### Dataset entries
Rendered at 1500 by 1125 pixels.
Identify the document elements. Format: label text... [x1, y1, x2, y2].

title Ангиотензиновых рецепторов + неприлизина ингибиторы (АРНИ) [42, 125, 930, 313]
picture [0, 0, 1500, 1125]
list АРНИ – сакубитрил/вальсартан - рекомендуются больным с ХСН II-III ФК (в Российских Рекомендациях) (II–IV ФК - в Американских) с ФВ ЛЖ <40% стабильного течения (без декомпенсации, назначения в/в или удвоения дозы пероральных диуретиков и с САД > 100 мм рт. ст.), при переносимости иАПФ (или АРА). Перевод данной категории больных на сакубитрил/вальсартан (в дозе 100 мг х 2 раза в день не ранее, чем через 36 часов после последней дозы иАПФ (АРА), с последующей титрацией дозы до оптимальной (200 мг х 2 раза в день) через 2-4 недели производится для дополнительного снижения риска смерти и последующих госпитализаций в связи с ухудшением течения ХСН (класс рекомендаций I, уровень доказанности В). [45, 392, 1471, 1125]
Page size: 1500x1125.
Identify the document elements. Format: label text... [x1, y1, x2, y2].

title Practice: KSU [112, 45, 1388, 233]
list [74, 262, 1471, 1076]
######
### Dataset entries
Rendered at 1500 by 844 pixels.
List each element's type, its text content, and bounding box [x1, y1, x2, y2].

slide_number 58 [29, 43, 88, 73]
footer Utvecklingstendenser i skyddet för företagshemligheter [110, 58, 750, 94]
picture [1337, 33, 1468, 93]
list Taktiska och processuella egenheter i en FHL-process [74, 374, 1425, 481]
######
### Dataset entries
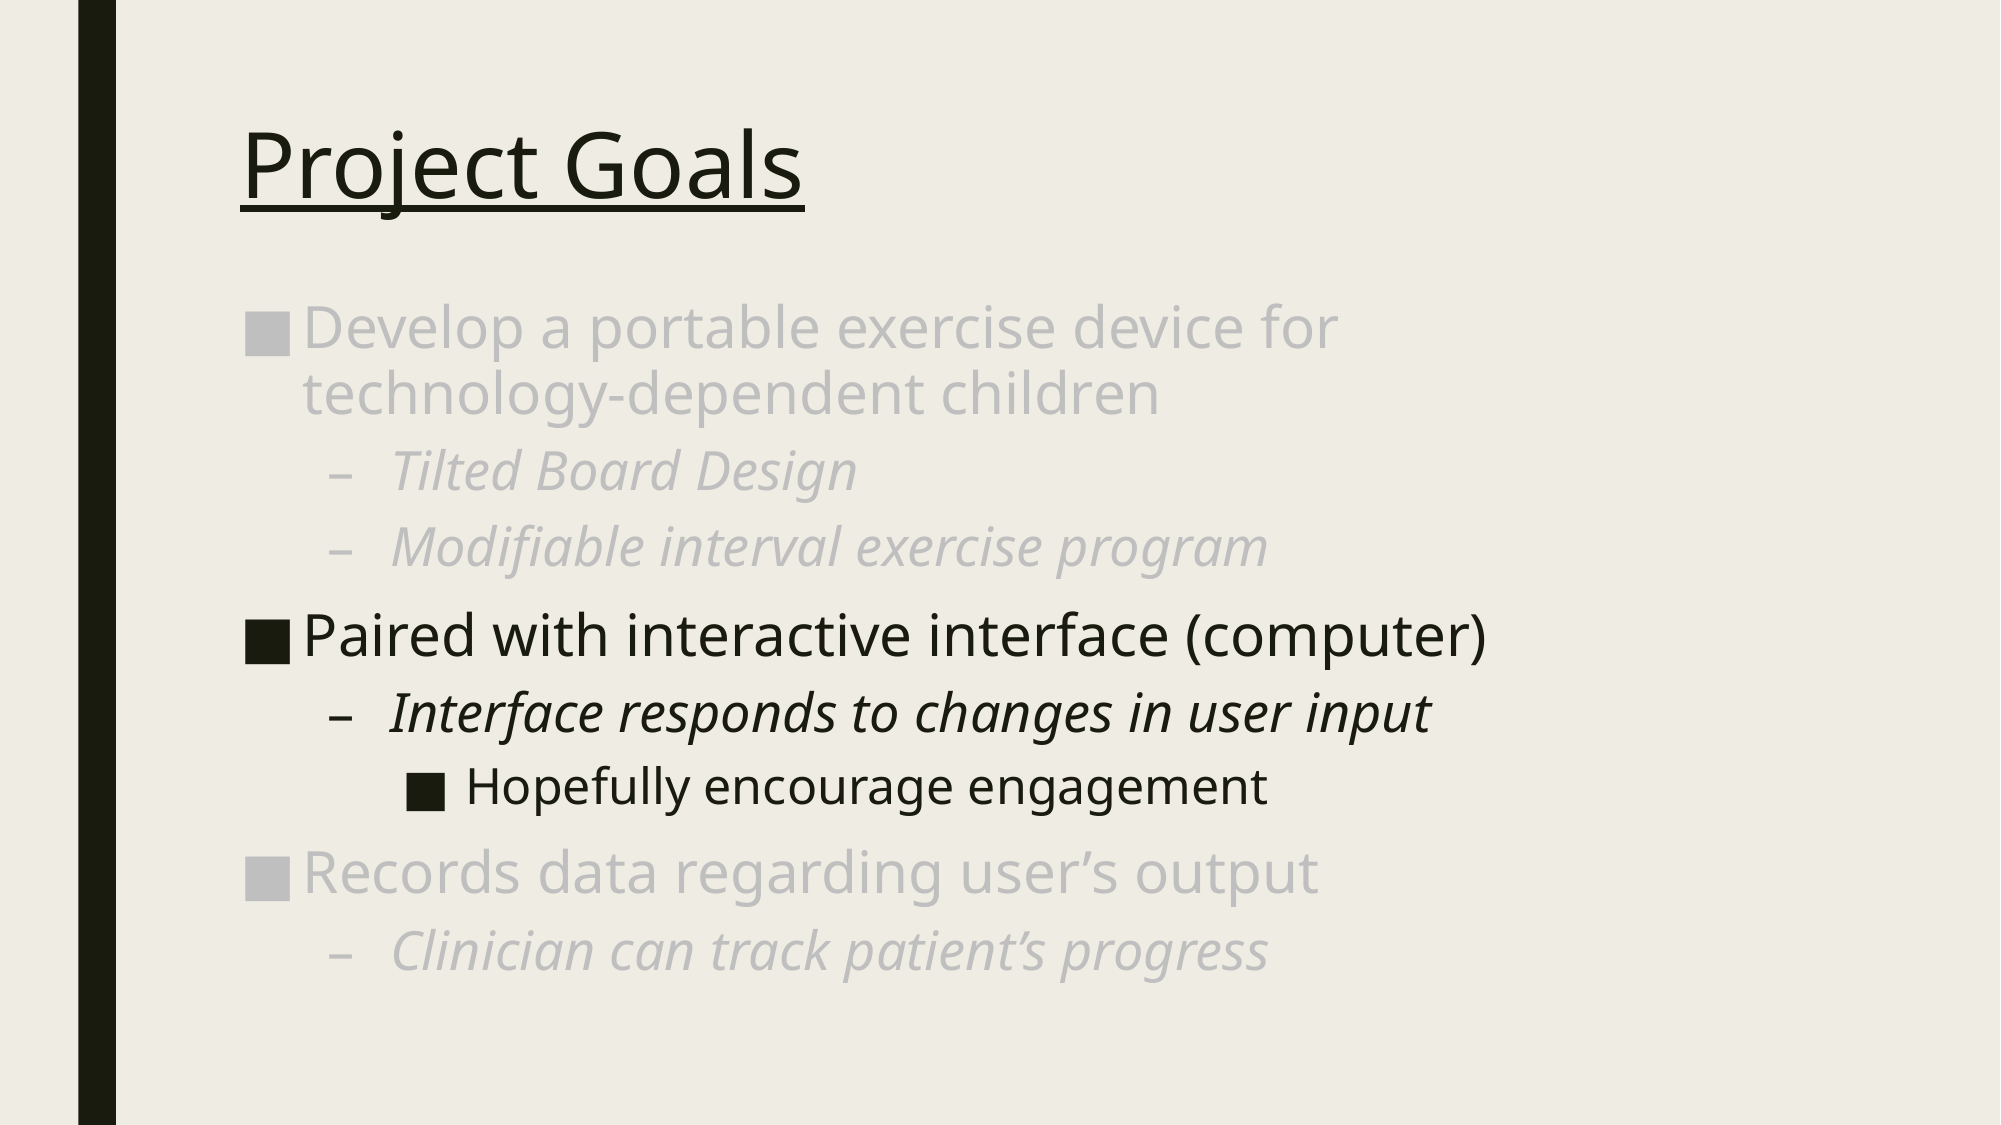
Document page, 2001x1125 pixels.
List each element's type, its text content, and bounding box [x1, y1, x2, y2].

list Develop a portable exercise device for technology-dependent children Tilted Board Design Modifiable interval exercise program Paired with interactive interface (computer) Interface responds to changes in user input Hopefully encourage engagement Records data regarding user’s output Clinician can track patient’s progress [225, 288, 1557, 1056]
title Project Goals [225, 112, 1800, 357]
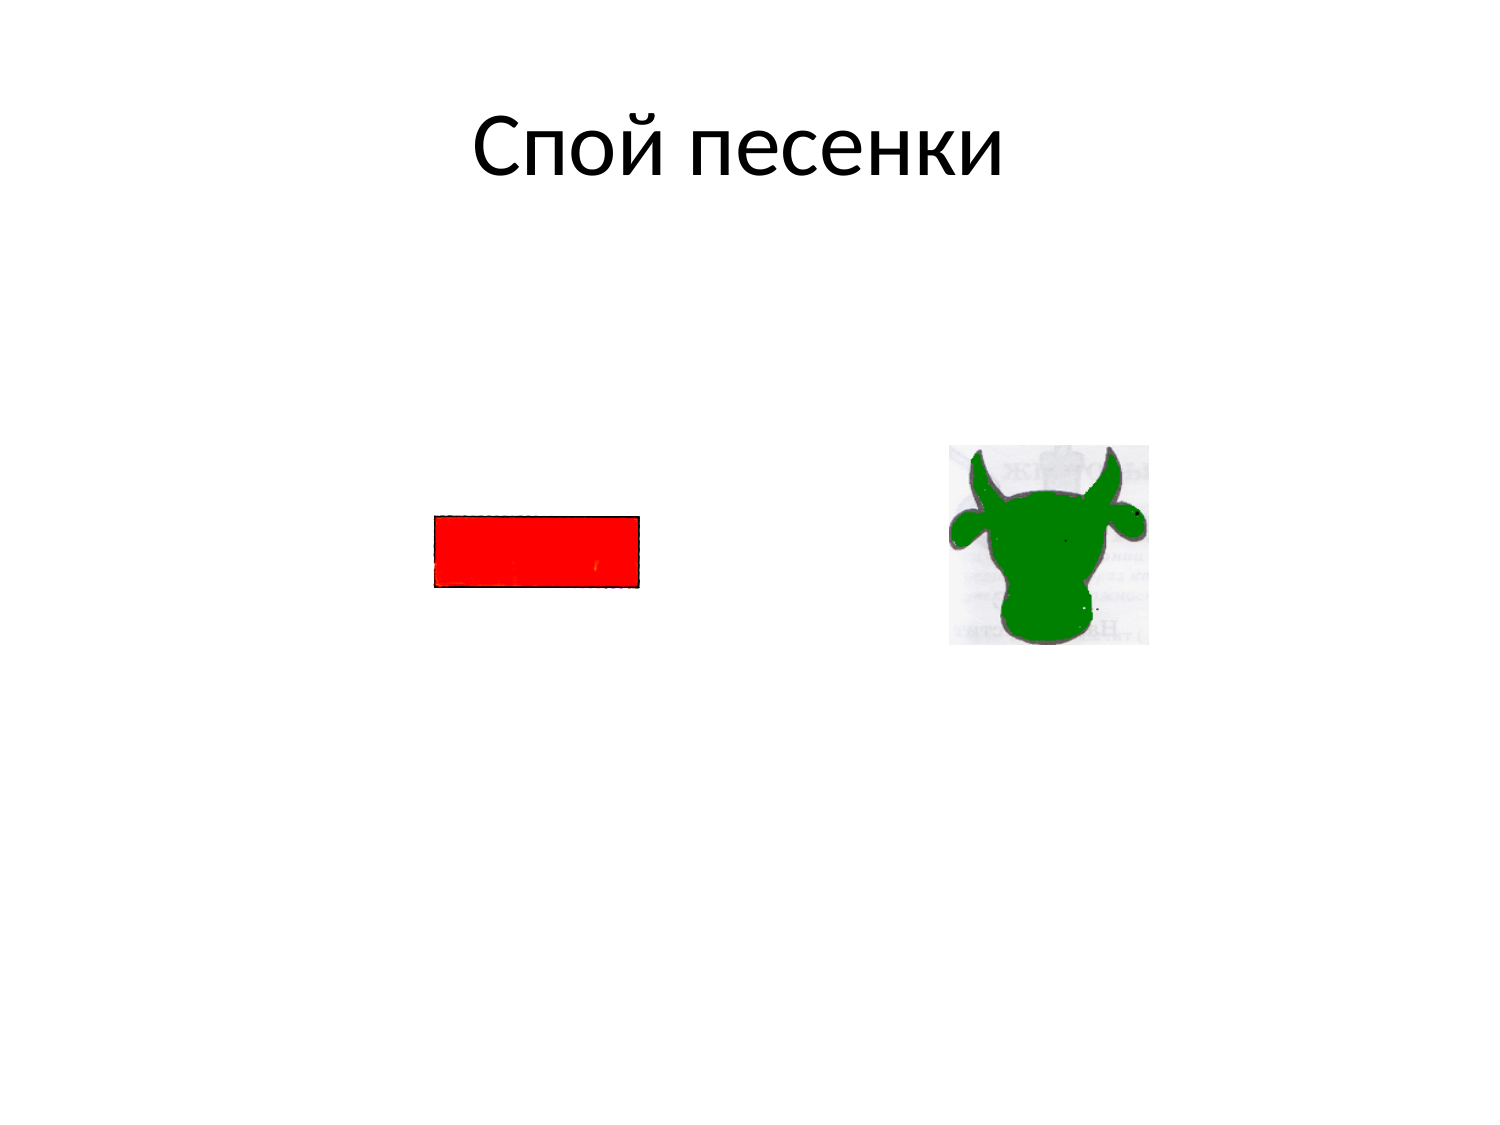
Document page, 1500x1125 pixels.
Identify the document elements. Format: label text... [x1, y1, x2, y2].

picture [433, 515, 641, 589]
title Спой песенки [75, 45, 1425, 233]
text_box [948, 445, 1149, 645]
######
Exercise aim:
In the records above, locate the lines holding the word "pixels". Copy each of them.

Answer below:
Rendered at 1500 by 1125 pixels.
Rendered at 1500 by 844 pixels.
Document page, 2001x1125 pixels.
Document page, 1500x1125 pixels.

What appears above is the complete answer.